COBURN atteint le sommet du pic de plusieurs centaines de pieds où est l'aveugle qui est maintenant encore en train de jouer de la flûte. Soudain AH SAHM arrête de jouer, apparemment il a détecté au loin quelqu'un qui approche, mais reprend à nouveau après une courte pause. COBURN s’approche de plus en plus, comme il atteint bientôt le pic il sort des fléchettes de sa poche. AH SAHM joue encore de la flûte. COBURN pousse un grand cri, comme pour avertir AH SAHM, puis il jette tout de suite plusieurs fléchettes vers lui. Rapidement, l’homme aveugle en écarte une avec sa flûte tout en esquivant les autres. Les deux hommes sont maintenant à quelques mètres l’un de l’autre. Ils se tiennent là, silencieux et face à face dans leur position de combat. Tout ce qui est entendu aujourd'hui est le doux bruit du vent, gazouillis des oiseaux, etc. Rapidement COBURN donnent quelques rapides et fortes techniques tandis que AH SAHM répond avec la sienne. Ils s’interrompent à nouveau et se font face. COBURN n'est pas tendue, mais prêt, ne pense pas, mais ne rêve pas, n'est pas fixé, mais flexible. En substance, il est tout à fait tranquille et en vie, conscient et alerte, prêt à toute éventualité. Un contraste avec ses précédents combats.

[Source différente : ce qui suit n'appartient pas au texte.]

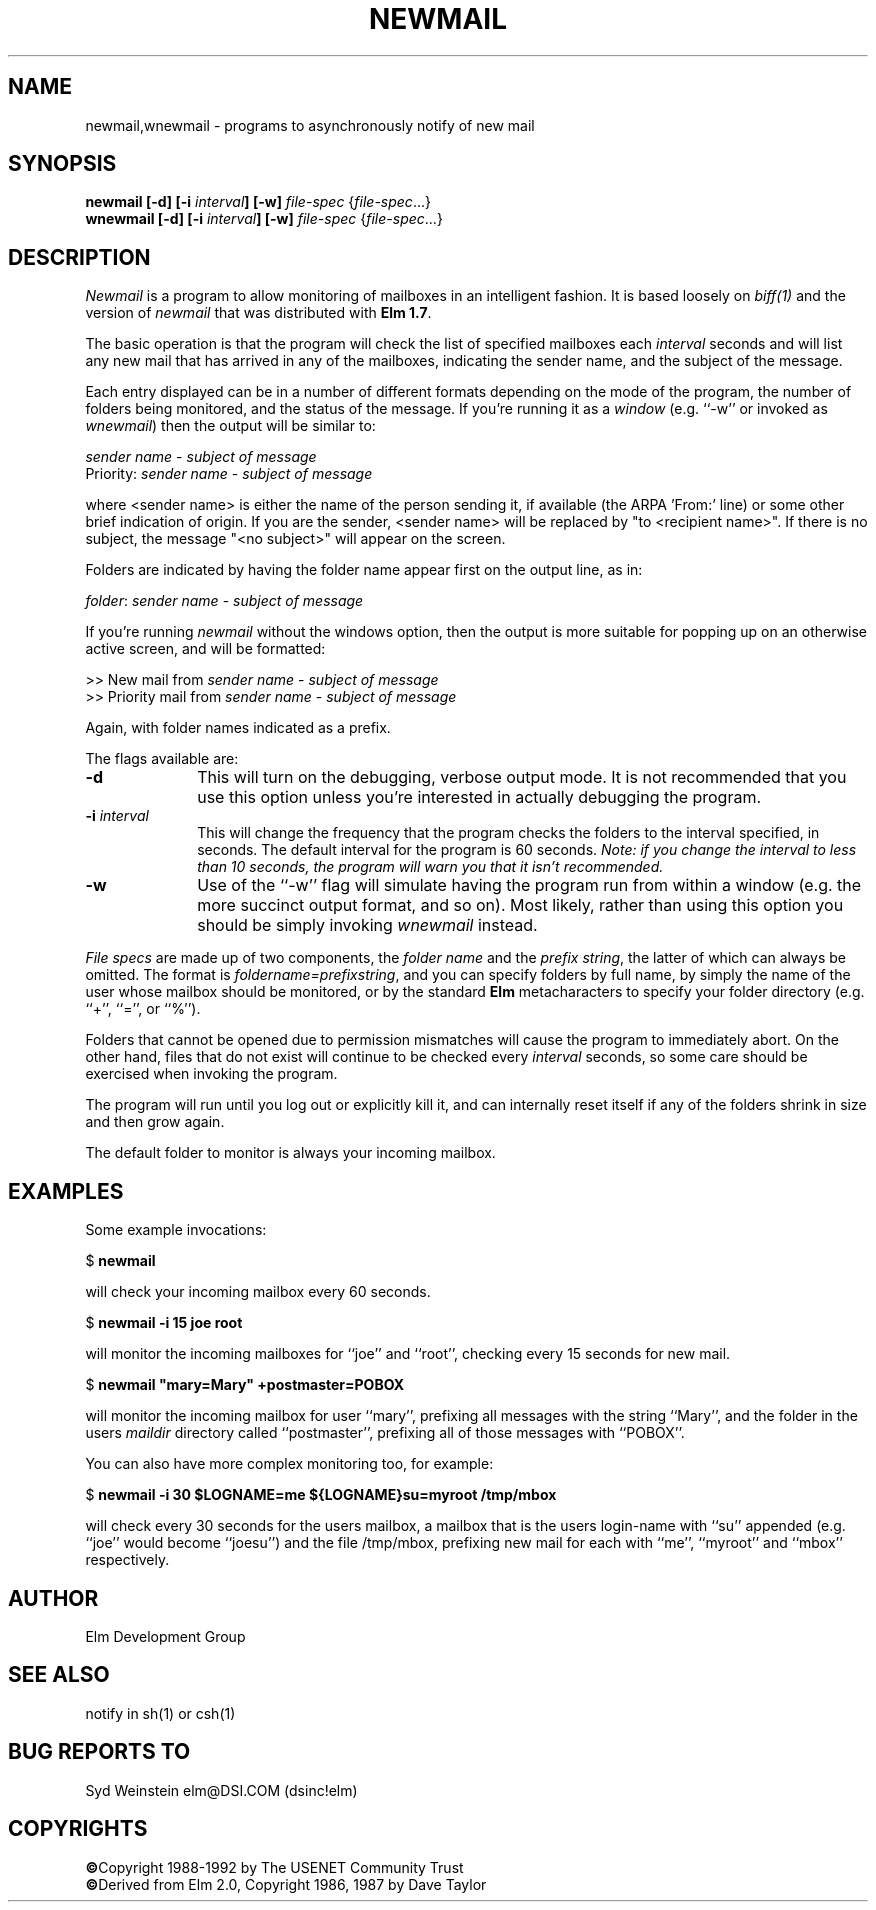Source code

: .TH NEWMAIL 1L "Elm Version 2.4" "USENET Community Trust"
.SH NAME
newmail,wnewmail - programs to asynchronously notify of new mail
.SH SYNOPSIS
.B newmail
.B [-d]
.B [-i \fIinterval\fB]
.B [-w]
\fIfile-spec\fR {\fIfile-spec\fR...}
.br
.B wnewmail
.B [-d]
.B [-i \fIinterval\fB]
.B [-w]
\fIfile-spec\fR {\fIfile-spec\fR...}
.PP
.SH DESCRIPTION
.I Newmail\^
is a program to allow monitoring of mailboxes in an intelligent
fashion.  It is based loosely on \fIbiff(1)\fR and the version
of \fInewmail\fR that was distributed with \fBElm 1.7\fR.
.P
The basic operation is that the program will check the list of
specified mailboxes each \fIinterval\fR seconds and will list
any new mail that has arrived in any of the mailboxes,
indicating the sender name, and the subject of the message.
.P
Each entry displayed can be in a number of different formats
depending on the mode of the program, the number of folders
being monitored, and the status of the message.  If you're 
running it as a \fIwindow\fR (e.g. ``-w''
or invoked as \fIwnewmail\fR) then the output will be
similar to:
.nf

   \fIsender name\fR - \fIsubject of message\fR
   Priority: \fIsender name\fR - \fIsubject of message\fR

.fi
where <sender name> is either the name of the person sending it,
if available (the ARPA 'From:' line) or some other brief
indication of origin.   If you are the sender, <sender name> will be
replaced by "to <recipient name>".  If there
is no subject, the message "<no subject>" will appear on
the screen.
.P
Folders are indicated by having the folder name appear first
on the output line, as in:
.nf

   \fIfolder\fR: \fIsender name\fR - \fIsubject of message\fR

.fi
If you're running \fInewmail\fR without the windows option,
then the output is more suitable for popping up on an otherwise
active screen, and will be formatted:
.nf

   >> New mail from \fIsender name\fR - \fIsubject of message\fR
   >> Priority mail from \fIsender name\fR - \fIsubject of message\fR

.fi
Again, with folder names indicated as a prefix.
.P
The flags available are:
.TP 1.0i
.B "-d"
This will turn on the debugging, verbose output mode.  It is not
recommended that you use this option unless you're interested in
actually debugging the program.
.TP
.B "-i \fIinterval\fR  "
This will change the frequency that the program checks the folders
to the interval specified, in seconds.  The default interval for
the program is 60 seconds.  \fINote: if you change the interval
to less than 10 seconds, the program will warn you that it isn't
recommended.\fR
.TP
.B "-w"
Use of the ``-w'' flag will simulate having the program run
from within a window (e.g. the more succinct output format,
and so on).  Most likely, rather than using this option you
should be simply invoking \fIwnewmail\fR instead.
.P
\fIFile specs\fR are made up of two components, the
\fIfolder name\fR and the \fIprefix string\fR, the
latter of which can always be omitted.
The format is \fIfoldername=prefixstring\fR, and
you can specify folders by full name, by simply
the name of the user whose mailbox should be 
monitored, or by the standard \fBElm\fR 
metacharacters to specify your folder 
directory (e.g. ``+'', ``='', or ``%'').
.P
Folders that cannot be opened due to permission mismatches
will cause the program to immediately abort.  On the other
hand, files that do not exist will continue to be checked
every \fIinterval\fR seconds, so some care should be 
exercised when invoking the program.
.P
The program will run until you log out or explicitly kill
it, and can internally reset 
itself if any of the folders shrink in size and 
then grow again.
.P
The default folder to monitor is always your incoming mailbox.
.SH EXAMPLES
Some example invocations:
.nf

	$ \fBnewmail\fR

.fi
will check your incoming mailbox every 60 seconds.
.nf

	$ \fBnewmail  -i  15  joe  root\fR

.fi
will monitor the incoming mailboxes for ``joe'' and ``root'',
checking every 15 seconds for new mail.
.nf

	$ \fBnewmail  "mary=Mary"  +postmaster=POBOX\fR

.fi
will monitor the incoming mailbox for user ``mary'', prefixing
all messages with the string ``Mary'', and the folder in 
the users \fImaildir\fR directory called ``postmaster'', 
prefixing all of those messages with ``POBOX''.
.P
You can also have more complex monitoring too, for example:
.nf

	$ \fBnewmail  -i  30  $LOGNAME=me  ${LOGNAME}su=myroot   /tmp/mbox\fR

.fi
will check every 30 seconds for the users mailbox, a mailbox that
is the users login-name with ``su'' appended (e.g. ``joe'' would
become ``joesu'') and the file /tmp/mbox, prefixing new mail
for each with ``me'', ``myroot'' and ``mbox'' respectively.
.SH AUTHOR
Elm Development Group
.SH SEE ALSO
notify in sh(1) or csh(1)
.SH BUG REPORTS TO
Syd Weinstein	elm@DSI.COM	(dsinc!elm)
.SH COPYRIGHTS
\fB\(co\fRCopyright 1988-1992 by The USENET Community Trust
.br
\fB\(co\fRDerived from Elm 2.0, Copyright 1986, 1987 by Dave Taylor
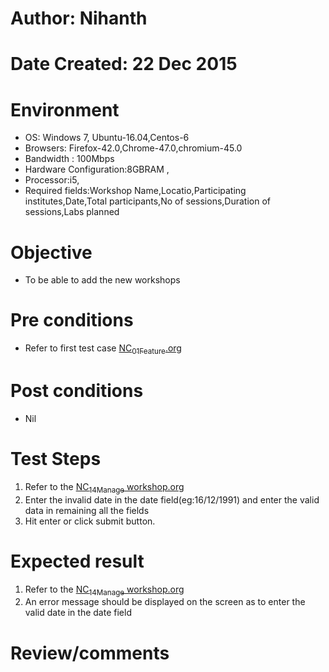* Author: Nihanth
* Date Created: 22 Dec 2015
* Environment
  - OS: Windows 7, Ubuntu-16.04,Centos-6
  - Browsers: Firefox-42.0,Chrome-47.0,chromium-45.0
  - Bandwidth : 100Mbps
  - Hardware Configuration:8GBRAM , 
  - Processor:i5,
  - Required fields:Workshop Name,Locatio,Participating institutes,Date,Total participants,No of sessions,Duration of sessions,Labs planned

* Objective
  - To be able to add the new workshops

* Pre conditions
  - Refer to first test case [[https://github.com/vlead/Outreach Portal/blob/master/test-cases/integration_test-cases/NC/NC_01_Feature.org][NC_01_Feature.org]]

* Post conditions
  - Nil
* Test Steps
  1. Refer to the  [[https://github.com/vlead/outreach-portal/blob/master/test-cases/integration_test-cases/NC/NC_14_Manage%20workshop.org][NC_14_Manage workshop.org]] 
  2. Enter the invalid date in the date field(eg:16/12/1991) and enter the valid data in remaining all the fields 
  3. Hit enter or click submit button.

* Expected result
  1. Refer to the [[https://github.com/vlead/outreach-portal/blob/master/test-cases/integration_test-cases/NC/NC_14_Manage%20workshop.org][NC_14_Manage workshop.org]] 
  2. An error message should be displayed on the screen as to enter the valid date in the date field

* Review/comments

Il y a quelques rencontres en plus mais bien que les coups de pied et les coups mortels sont donnés, ils jouent avec désinvolture l’un avec l’autre et profitent de chacun de ces moments. La plupart du temps ils restent juste là avec une brève réaction économique à chaque intention d'attaque ou tout simplement ils reprennent leur respiration. Les deux combattants fusionnent en un seul. Le soleil se déplace, et le jeu de jambes de l'homme aveugle se déplace également, jusqu'à ce que le soleil soit éclipsé par la tête de l’homme aveugle du point de vue de COBURN. Puis, soudainement, comme la tête de AH SAHM se déplace, un flash de lumière couvre tout l’écran, un grand cri remplit les oreilles; quelqu'un a exécuté son mouvement. Avec l'aide d'un hélicoptère le plan remonte très rapidement, de sorte que si nous sommes en mesure de voir un homme perdre le combat, nous ne savons pas lequel a en fait perdu. Le cri s'estompe, aussi la prise de vue prend de la distance. Un autre plan montre le cadre paisible du soleil, le vent qui souffle doucement, le chant des oiseaux, puis la triste mélodie de la flûte.

FIN

silent_flute_joe_lewis_THE_END

 

Discours final du personnage de Cord, tiré de la copie écrite par Bruce du scénario  The silent flute, daté du 19 octobre 1970:

"Je ne souhaite pas posséder,
Pas plus que je ne souhaite être possédé.
Je ne convoite plus le paradis.
Plus important encore, je ne crains pas l'enfer...
Je porte en moi depuis toujours le remède à ma souffrance.
Mais je ne m'en sers pas.
Mon mal vient du plus profond de moi,
Mais je n'en ai pas tenu compte.
Je sais maintenant que je ne verrai jamais la lumière.
Pourtant, comme la chandelle, je suis mon propre carburant,
Et je me consume."

 

Le film inspiré du scénario de Lee, Silliphant et Coburn que Richard Moore réalisa en 78 sous le titre "Circle of iron":

006  dvd_zone_all_version_FR

1FD   007

 

Pour rendre hommage au scénario de Bruce Lee, l'idéal serait de retranscrire fidèlement le scénario de 76 pages, un film d'animation en motion capture à la manière de "La légende de Beowulf" de Robert Zemeckis, et avec Joe Lewis dans le rôle de Cord.